We're so quick as a society these days to call things perverted and jump to the worst case scenario for fear of the consequences of not doing so. I would personally apologise for putting all these sanctions in places and making the boy feel like he's "bad" and just supervise him a little more but subtlety. Oh, and keep talking to him and make sure he knows you still love him.
I agree.
Look, it's obvious you care about your children and that's great, but I feel very concerned that what you're doing is traumatizing and labeling your children.
I can't say if what the 12 year old did was a sign of something darker, what I can say for sure is that it might well not be, and that you may well turn it into something dark if you label him as that.
Children 12 years old DO NOT know what they are doing, that's why we as adults have a duty to protect them from others and from themselves.
Talk to all the children involved, but please try not to overreact.
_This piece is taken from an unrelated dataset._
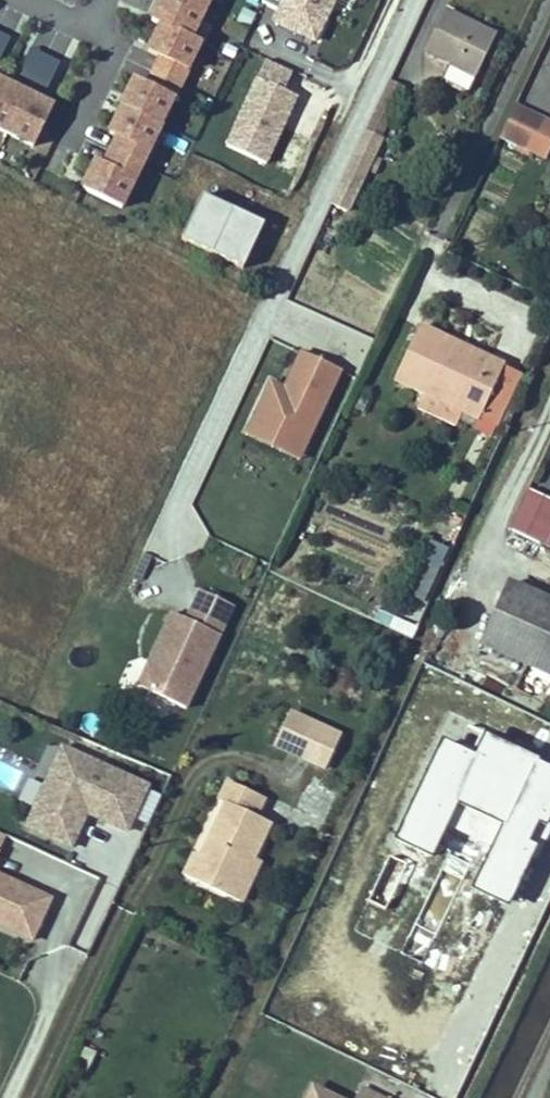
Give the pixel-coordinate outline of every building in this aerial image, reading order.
[(160,124),(199,43),(190,38),(208,0),(160,0),(150,20),(160,24),(147,50),(160,56),(146,85),(133,79),(109,132),(117,136),(103,164),(95,161),(81,188),(120,208),(161,125),(160,124)] [(347,0),(298,0),(338,18),(347,0)] [(442,13),(425,48),(451,61),(441,82),(466,94),(493,39),(442,13)] [(9,38),(0,33),(0,57),(9,38)] [(61,63),(30,48),(15,79),(45,94),(61,63)] [(286,89),(294,70),(264,56),(224,145),(268,165),(300,95),(286,89)] [(331,204),(347,211),(405,89),(371,73),(348,122),(365,131),(331,204)] [(0,81),(0,129),(33,146),(52,106),(0,81)] [(544,121),(514,107),(500,137),(530,151),(544,121)] [(544,121),(530,151),(546,158),(549,150),(549,124),(544,121)] [(202,194),(188,239),(251,258),(265,213),(202,194)] [(478,419),(503,367),(419,327),(394,379),(429,396),(422,409),(452,423),(459,410),(478,419)] [(302,460),(342,374),(302,355),(286,390),(272,384),(248,434),(302,460)] [(519,374),(503,367),(478,419),(494,426),(519,374)] [(525,486),(507,530),(549,546),(549,543),(549,496),(525,486)] [(413,637),(447,545),(426,537),(405,595),(418,600),(411,620),(380,608),(375,623),(413,637)] [(508,583),(480,643),(549,676),(549,603),(508,583)] [(138,684),(186,706),(234,604),(201,588),(187,618),(173,611),(138,684)] [(349,695),(321,681),(294,736),(310,743),(322,718),(335,724),(349,695)] [(128,830),(149,786),(65,747),(28,827),(72,847),(89,812),(128,830)] [(194,854),(183,877),(240,903),(259,863),(252,860),(269,824),(254,817),(263,799),(228,782),(219,802),(226,805),(201,858),(194,854)] [(137,818),(147,823),(160,795),(149,790),(137,818)] [(7,880),(5,885),(0,883),(0,926),(30,939),(48,900),(7,880)] [(87,1072),(96,1053),(87,1049),(78,1068),(87,1072)] [(362,1088),(357,1097),(382,1097),(362,1088)] [(308,1097),(330,1097),(313,1089),(308,1097)]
Taking them to a therapist when they haven't been to one before is a sure way to make this into a long term issue. Obviously if there were a problem you can't just ignore it, but this is far too benign to be concerned of that in an otherwise healthy 12 year old boy.
Odds are if you make a label out of this, get the 12 year old to believe he's bad and what he's done is irredeemable, the way I see it there's only 3 things that could happen. One is he really does have a problem which seems unlikely if this is the first issue of its kind, and if that's the case labeling him will have changed nothing. Two is he doesn't have a problem and now will believe he does and will suffer very low self esteem that will follow him for a long time. And three is he doesn't have a problem and now believes he does and will act out that role he's been given.
Regardless, labeling does no good.
Talk to him, tell him you're sorry if you scared him and that you're just trying to look after him and his siblings. Reassure him he can tell you anything, and ask what he's thinking, why he thinks he did it, if he's ever been involved in anything else like that.
Just, please don't set him down a path where he believes he's broken and bad and can never be any better.
EDIT: I just read the post that showed up while I was writing this one. I looked back over my post and you're right, I didn't say enough about the 5 year old. I guess because I know that as the victim, he will get the support he needs and deserves. I'm worried that the 12 year old didn't know any better and that when he grows older and does that he will punish himself all the more as a result of your reaction.
12 is far too young to carry that kind of burden.
Ask the 5 year old boy how he feels, which I'm sure you've done, but try not to turn this into any more traumatizing than it already is.
Minimizing trauma is something we all widely recognize now as harmful, which it is. But maximizing it can be damaging too.
Keep an eye on the situation, but personally, I don't think 12 is old enough to be held responsible for this. Tell him he was wrong to do that certainly, and make sure he appreciates that, but don't traumatize all of them by dragging them all over the place to a head doctor.